Home Garden

Landscape Ideas Using Stones

Stone provides a cheap, durable building material for adding interest to your landscaping. Natural stone, with its neutral colors, complements the exterior of any home, contrasts with the greenery in the yard and creates a rustic atmosphere in your outdoor spaces. You can use stone in various ways throughout your landscape as edging, pavement and even for decorative features.
  1. Pavement

    • Match the stone colors to the exterior of your home for the most attractive results.

      Broad, flat stones like sandstone or cut flagstones are ideal materials for pavement, such as patios, paths and driveways. You can build stone pavements using natural stones gathered from your property or cut stones from home improvement stores. When it comes to laying the stones, you have different options. You can dry-lay patios, drives or walks by excavating, laying the stones onto a bed of gravel and sand and then filling the cracks between stones with sand. In the same fashion, you can use mortar to fill the gaps between stones and screed mortar beds for more permanent installation.

    Retaining Walls

    • Once used as boundary lines, some old stone fences still exist throughout the country.

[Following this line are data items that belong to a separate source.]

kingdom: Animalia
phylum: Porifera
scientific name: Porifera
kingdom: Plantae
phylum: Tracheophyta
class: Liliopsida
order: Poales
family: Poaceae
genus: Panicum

      Stone walls made from irregular-shaped or flat stones serve to outline pathways and raised flower beds. Stone walls often are used as retaining walls to keep higher areas of soil from collapsing onto paths or garden areas or to eliminate steep slopes of grass. Like stone pavements, you can build stone walls using either dry-stacking methods or by mortaring the stones into place. If you dry-stack, try to fit the pieces of stone together according to their shapes and taper the wall as you built it higher. For mortared walls, leave larger gaps between stones and fill those gaps with mortar.

    Landscape Edging

    • Use small rocks and stones as landscape edging. Landscape edging defines the borders of flower gardens, drives and pathways to prevent damage to flowers, vegetation and pavement materials. To set landscape edging into place you can dig a trench or individual beds for the stones or simply set the stones into place on the surface of the ground.

    Potted Plant Stands

    • To enhance your flower garden and put to use large stones or boulders in your landscaping, try using those stones as potted plant stands. Set the large stones in the middle of a flowerbed or even alone in your yard. Position the stone with one flat side facing up and set a potted plant into place on the stone. Use several stones around your property to align walks and drives, just bear in mind you will have to mow around these stones later.